Голос прокурора дрогнул настолько искренно, что Иванов даже отказался от текста, ограничившись иронически-укоряющим взглядом.
— А, может, в бездействии увидишь?
Вопрос, казалось бы, шутейного звучания, был исполнен прокурором совсем не шутейно, и «на высоком идейно-художественном уровне». Пётр Николаевич по традиции хватался за соломинку. По этой причине Иванов окончательно решил пощадить самолюбие шефа, и дал ответ на полном серьёзе.
— Увидел бы, когда бы оно было. Так ведь нет его, Пётр Николаевич! Ну, не накачаешь этому бедолаге состав, как ни накачивай! Сплошной «воздух», Пётр Николаевич!
Иванов нахмурил чело, потряс давно не стриженой шевелюрой — и спустился октавой ниже.
— За компанию со всеми я бы ещё пустил его, и то не на первых ролях. Так ведь не дают — и не дадут!
— «За компанию»?
Прокурор оживился на манер гэдээровского артиста Фрица Дица, сыгравшего Гитлера в эпопее «Освобождение»: «Контрудар?! В Померании?!». Иванов даже не удержался от хмыканья — настолько похоже Пётр Николаевич сыграл… нет, не фюрера: надежду на чудо.
— За компанию — с кем?
— Генеральный директор, главный инженер, директор по производству, директор…
— Хватит! — обречённо махнул рукой прокурор: энтузиазма, как не бывало.
— Так ведь это ещё не всё! — «тут же послушался» Иванов. — Есть ещё и чины в главке, которым не только должностная инструкция, но и сам Бог велел…
— Я же сказал: хватит! — поморщился прокурор. — Александр Сергеевич, что у тебя за манера, такая: сыпать соль на раны!
— Так в медицинских же целях, Пётр Николаевич… виноват.
Почувствовав небольшой перебор, Иванов одной рукой прикрыл рот, чтобы уже обеими тут же отработать «Хэндэ хох!». Укоризненно покосившись одним глазом на следователя, Пётр Иванович тяжело вздохнул.

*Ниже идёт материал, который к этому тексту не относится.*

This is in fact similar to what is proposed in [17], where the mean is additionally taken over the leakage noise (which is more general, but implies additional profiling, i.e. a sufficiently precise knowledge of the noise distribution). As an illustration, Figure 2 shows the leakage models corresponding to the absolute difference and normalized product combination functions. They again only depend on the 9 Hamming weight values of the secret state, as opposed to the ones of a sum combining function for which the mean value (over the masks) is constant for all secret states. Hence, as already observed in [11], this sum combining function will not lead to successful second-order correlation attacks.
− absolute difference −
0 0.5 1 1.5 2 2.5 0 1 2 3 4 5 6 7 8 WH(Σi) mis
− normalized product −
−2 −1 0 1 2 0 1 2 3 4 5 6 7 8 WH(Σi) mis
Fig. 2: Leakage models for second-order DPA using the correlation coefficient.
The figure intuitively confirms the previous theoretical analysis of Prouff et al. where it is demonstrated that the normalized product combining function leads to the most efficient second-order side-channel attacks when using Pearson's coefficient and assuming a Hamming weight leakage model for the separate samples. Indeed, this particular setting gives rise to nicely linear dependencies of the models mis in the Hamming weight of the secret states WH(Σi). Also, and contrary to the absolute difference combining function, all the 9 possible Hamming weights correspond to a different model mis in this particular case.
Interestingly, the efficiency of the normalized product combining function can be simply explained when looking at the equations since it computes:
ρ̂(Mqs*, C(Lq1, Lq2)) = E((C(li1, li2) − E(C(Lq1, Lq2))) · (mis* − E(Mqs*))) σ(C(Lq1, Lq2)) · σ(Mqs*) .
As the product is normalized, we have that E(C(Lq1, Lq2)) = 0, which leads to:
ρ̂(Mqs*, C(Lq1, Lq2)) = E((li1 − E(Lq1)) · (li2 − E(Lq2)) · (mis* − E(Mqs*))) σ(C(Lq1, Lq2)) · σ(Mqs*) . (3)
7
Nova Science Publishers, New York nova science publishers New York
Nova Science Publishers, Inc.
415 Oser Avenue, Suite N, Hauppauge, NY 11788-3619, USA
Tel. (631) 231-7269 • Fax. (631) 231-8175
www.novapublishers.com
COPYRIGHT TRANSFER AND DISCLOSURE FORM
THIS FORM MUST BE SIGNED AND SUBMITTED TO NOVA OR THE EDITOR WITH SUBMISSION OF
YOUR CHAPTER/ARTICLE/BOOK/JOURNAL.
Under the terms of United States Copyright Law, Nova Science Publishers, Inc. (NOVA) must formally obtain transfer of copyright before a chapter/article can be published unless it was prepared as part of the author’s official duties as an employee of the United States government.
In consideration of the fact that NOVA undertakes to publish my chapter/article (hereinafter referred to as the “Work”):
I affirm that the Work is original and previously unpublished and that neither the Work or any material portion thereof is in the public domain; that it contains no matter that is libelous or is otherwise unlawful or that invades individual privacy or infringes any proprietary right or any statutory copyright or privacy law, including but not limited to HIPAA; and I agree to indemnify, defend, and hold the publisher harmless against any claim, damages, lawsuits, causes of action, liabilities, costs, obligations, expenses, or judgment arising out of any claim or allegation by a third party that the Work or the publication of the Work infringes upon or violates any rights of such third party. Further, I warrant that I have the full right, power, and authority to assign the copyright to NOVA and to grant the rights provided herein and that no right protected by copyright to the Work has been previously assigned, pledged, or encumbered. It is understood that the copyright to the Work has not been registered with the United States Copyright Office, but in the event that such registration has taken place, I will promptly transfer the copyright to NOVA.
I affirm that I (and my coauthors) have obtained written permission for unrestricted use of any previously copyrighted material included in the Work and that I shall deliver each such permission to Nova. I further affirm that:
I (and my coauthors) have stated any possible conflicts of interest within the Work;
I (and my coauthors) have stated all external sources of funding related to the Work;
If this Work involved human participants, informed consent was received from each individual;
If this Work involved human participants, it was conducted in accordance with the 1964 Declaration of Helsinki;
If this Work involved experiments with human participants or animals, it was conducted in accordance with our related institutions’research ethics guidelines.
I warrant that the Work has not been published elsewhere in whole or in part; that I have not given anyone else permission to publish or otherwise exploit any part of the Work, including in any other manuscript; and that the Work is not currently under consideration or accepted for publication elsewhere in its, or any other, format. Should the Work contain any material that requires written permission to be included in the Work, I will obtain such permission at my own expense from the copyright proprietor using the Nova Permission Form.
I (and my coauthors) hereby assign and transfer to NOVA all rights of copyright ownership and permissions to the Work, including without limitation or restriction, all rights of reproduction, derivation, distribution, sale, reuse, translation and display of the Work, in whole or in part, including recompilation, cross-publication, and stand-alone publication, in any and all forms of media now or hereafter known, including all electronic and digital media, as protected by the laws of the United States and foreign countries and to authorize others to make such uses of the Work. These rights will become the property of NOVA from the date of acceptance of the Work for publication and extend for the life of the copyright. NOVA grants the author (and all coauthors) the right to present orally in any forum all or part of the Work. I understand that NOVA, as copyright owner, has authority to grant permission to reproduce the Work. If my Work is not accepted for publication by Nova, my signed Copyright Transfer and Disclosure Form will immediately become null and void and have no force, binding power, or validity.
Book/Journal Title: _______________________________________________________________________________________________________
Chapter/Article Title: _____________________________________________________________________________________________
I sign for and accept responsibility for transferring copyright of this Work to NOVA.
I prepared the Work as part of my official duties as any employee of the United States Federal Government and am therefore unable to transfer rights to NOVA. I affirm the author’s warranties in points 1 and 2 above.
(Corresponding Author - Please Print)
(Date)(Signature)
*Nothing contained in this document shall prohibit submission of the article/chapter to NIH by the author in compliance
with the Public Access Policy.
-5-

— Эх, Александр Сергеевич, Александр Сергеевич… тут такие, понимаешь дела, а тебе всё шуточки!.. Лучше бы сказал, что делать будем?
— Тянуть резину!
Прокурор скрипнул зубами, и уже изготовился к ответной речи, но, взглянув на абсолютно серьёзного Иванова, передумал и отказался от намерения.
— Ты не шутишь, Александр Сергеевич?
— Я никогда не был так серьёзен, Пётр Николаевич.
— Поделись!
— Классика, Пётр Николаевич!
Вот теперь Иванов усмехнулся.
— ??? — частично ожил прокурор.
— «Или шах помрёт, или ишак сдохнет»! Помните Ходжу Насреддина, Пётр Николаевич?
На лице прокурора обозначилась слабая улыбка. Сомнение в его взгляде боролась с надеждой — и с переменным успехом. Наконец, Пётр Николаевич, как всегда, полурешительно-полуобречённо махнул рукой.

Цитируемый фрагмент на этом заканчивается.